Opposition mounts to Democratic agenda in Colorado's statehouse
The lobbying battle is accelerating against two top priorities for Gov. Jared Polis and the Democratic majority.
- A public option bill that would require health care insurers to offer a cheaper plan covering essential benefits and unspecified "high-value services" starting in 2023. If the insurers can't meet the mandated cost cuts, the state would offer the plan itself.
- Transportation legislation that would levy additional fees on gas and other fees on high-volume drivers, such as delivery services and ride share companies.
The counterattack: Before either bill is introduced, the opposition is building its case, Axios has learned.
On the public option, the local affiliate of the national Partnership for America’s Health Care Future Action — an organization backed by hospitals and insurers — is again leading the effort to kill the bill.
- The group commissioned a recent poll that shows a split opinion on a state-run public option and a study that suggests it would hurt some hospitals that serve communities of color.

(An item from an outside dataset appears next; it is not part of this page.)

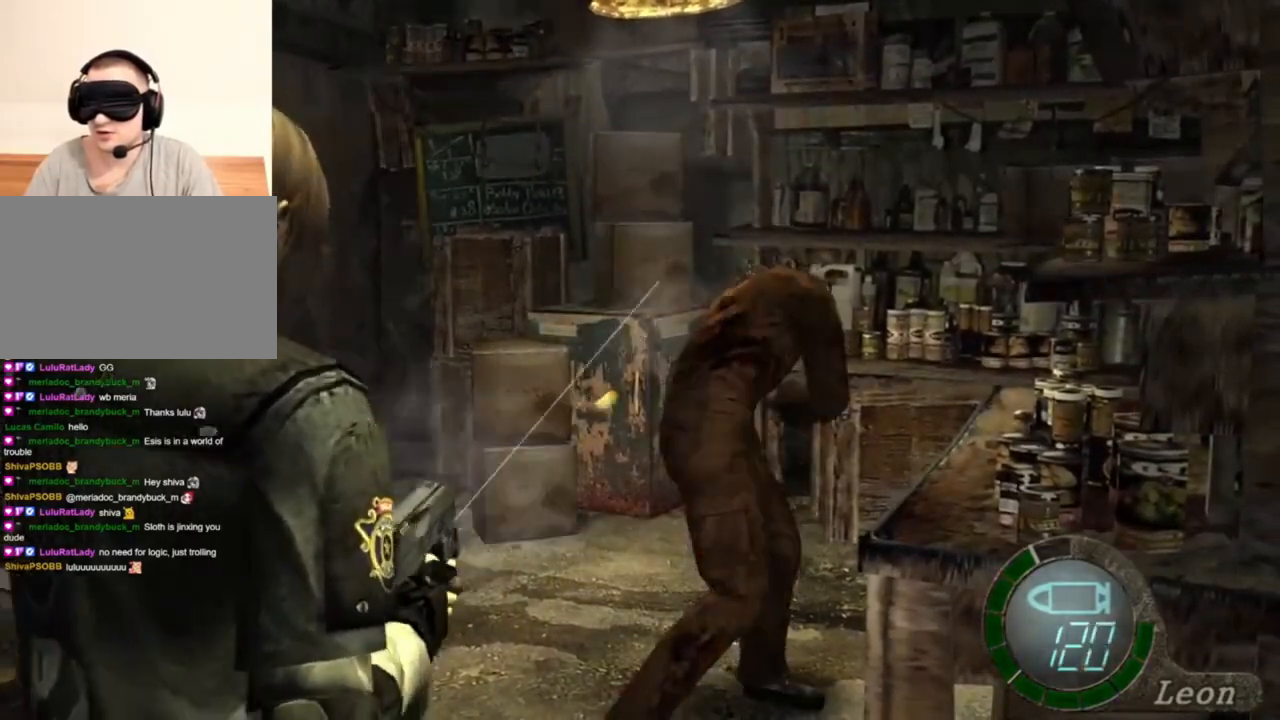
{"keys": [], "mouse": ["right"], "events": [[383, "mouse_left", "down"], [483, "mouse_left", "up"]]}
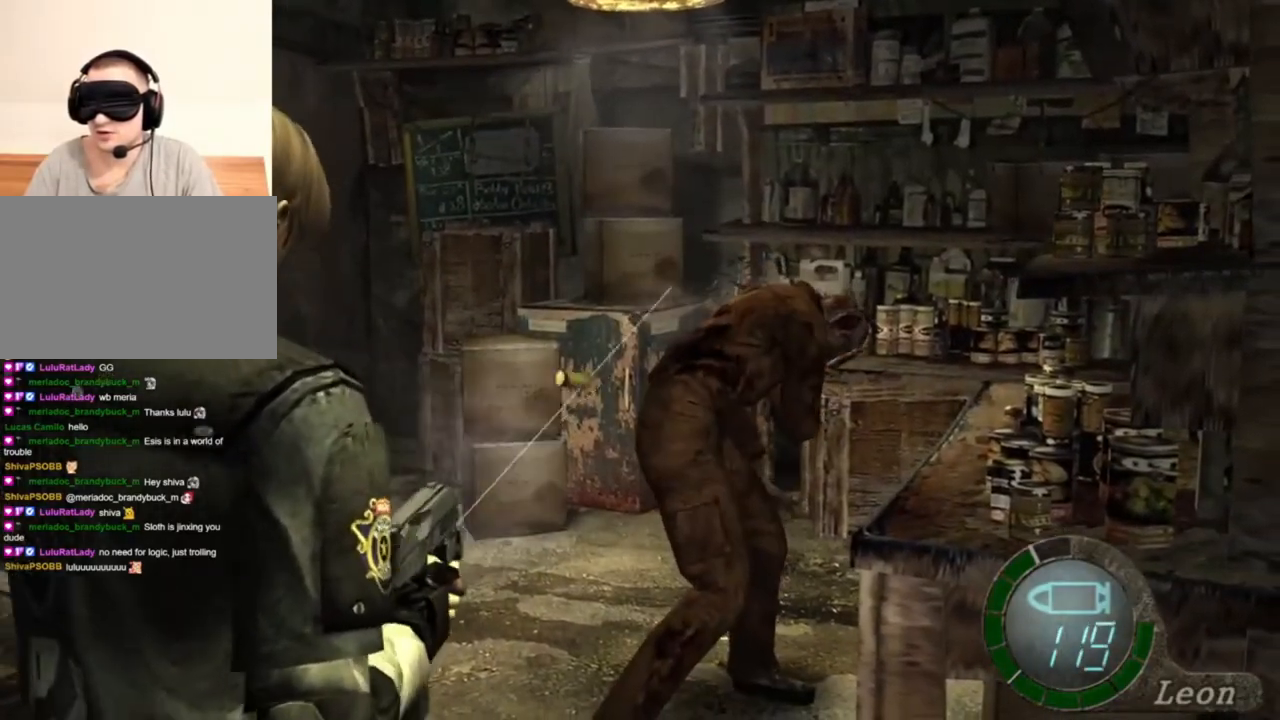
{"keys": [], "mouse": ["right"], "events": [[383, "mouse_left", "down"], [483, "mouse_left", "up"]]}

On transportation fees, the conservative Americans for Prosperity-Colorado (AFP) is pushing back.
- AFP will release a new poll today that found the ideas are unpopular in a handful of key state Senate districts — a move that comes after it spent money on a five-figure opposition campaign that included 81,000 phone calls and 45,000 text messages.
The other side: Advocates behind the two bills conducted separate polling showing the ideas are popular.
- Democratic Sen. Kerry Donovan, a public option proponent, said the criticism "is less about reducing cost for our neighbors and more about protecting the profits of big corporations."
- “It’s not news that the special interest group that has stood in the way of pragmatic transportation proposals in Colorado for years is standing in the way of our common sense approach yet again. This is what they do,” said Rep. Matt Gray (D-Broomfield), a transportation bill sponsor.